Uno dei capisaldi della MMT, riprendendo la descrizione dei bilanci settoriali dell’economista inglese Wynne Godley, è che un bilancio in deficit da parte del governo fa aumentare la disponibilità di beni finanziari al netto per il settore non governativo (famiglie ed aziende), mentre un bilancio in surplus ha l’effetto opposto. Proprio su questo piano, buona parte dell’intervento dell’economista australiano si concentra sull’utilizzo del “vocabolario economico” e sulle possibilità di veicolare concetti diversi da quelli espressi dall’ortodossia neoliberista. «La dottrina neoliberista sta vincendo perché ha capito esattamente come funziona la mente umana. E’ un esercizio contro-intuitivo pensare alla parola “deficit” come qualcosa di positivo. Solitamente la associamo a qualcosa di negativo». Il linguaggio gioca dunque un ruolo di importanza capitale. Anche in ciò risiede il successo del neoliberismo: «Frasi come “deterioramento del bilancio pubblico”, “montagna di debiti”, oppure “il governo ha esaurito le risorse” “spesa pubblica eccessiva” dalla quale debbano necessariamente derivare dei “sacrifici”, sono espressioni che funzionano nella testa della gente. Ma esse – aggiunge Mitchell – si fondano su una base concettuale errata nella quale il soggetto statale e l’individuo vengono fatti coincidere. Da un punto di vista economico, la tautologia Stato-individuo è valida oggi solo se ci si riferisce all’eurozona. Non c’è tale coincidenza negli Stati dotati di sovranità monetaria». Mitchell si sofferma conseguentemente sulla necessità di «studiare un nuovo impianto metaforico, partendo dalla descrizione di ciò che vogliamo, dagli obiettivi di una certa politica. Avendo chiari gli obiettivi che ci prefiggiamo, sarà facile dedurre che c’è necessità di avere deficit più elevati». L’obiettivo numero uno, la priorità di una spesa a deficit da parte dello Stato, «che sarebbe meglio esprimere come politica di investimenti pubblici» per le ragioni di “vocabolario economico” sopra esposte, è la piena occupazione, come richiamato dalla denominazione stessa del centro di ricerca diretto da Mitchell. «Nel linguaggio dell’economia è necessario creare nuovi legami causa-effetto, dove quindi ciascun obiettivo deve essere seguito dall’adozione della politica appropriata. Se l’obiettivo è creare occupazione e raggiungere la piena occupazione, l’azione finalizzata al suo raggiungimento deve consistere necessariamente in un aumento della spesa pubblica».

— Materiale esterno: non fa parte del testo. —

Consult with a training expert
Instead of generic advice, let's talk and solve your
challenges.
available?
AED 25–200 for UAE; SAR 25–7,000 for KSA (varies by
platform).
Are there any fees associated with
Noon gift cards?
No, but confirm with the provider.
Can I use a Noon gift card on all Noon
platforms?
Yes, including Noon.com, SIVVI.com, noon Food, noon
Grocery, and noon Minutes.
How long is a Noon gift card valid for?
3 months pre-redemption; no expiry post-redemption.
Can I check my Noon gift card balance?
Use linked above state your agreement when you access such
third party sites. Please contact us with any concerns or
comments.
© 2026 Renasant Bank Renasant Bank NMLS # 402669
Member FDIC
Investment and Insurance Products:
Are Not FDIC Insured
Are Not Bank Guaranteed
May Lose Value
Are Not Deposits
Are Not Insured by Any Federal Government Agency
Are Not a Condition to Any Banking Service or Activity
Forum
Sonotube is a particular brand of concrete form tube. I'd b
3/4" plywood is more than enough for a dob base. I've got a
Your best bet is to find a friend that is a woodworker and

Un’obiezione frequente che si fa dinanzi all’ipotesi di un’uscita dall’eurozona è quella della prospettiva di una massiccia fuga di capitali. Al riguardo, spiega Mitchell, «il caso dell’Argentina dei primi anni del duemila, in tal senso, fornisce un precedente importante. Dopo la decisione da parte del governo di abbandonare il legame del peso argentino con il dollaro americano, certificato dal currency board, già dopo sei mesi di applicazione di politiche a sostegno della domanda aggregata e di job guarantee, un ingente flusso di investimenti esteri si diresse verso l’economia argentina. Bisogna comprendere che i mercati finanziari non sono ideologici. La storia della fuga di capitali in caso di uscita dall’euro non ha nessun fondamento».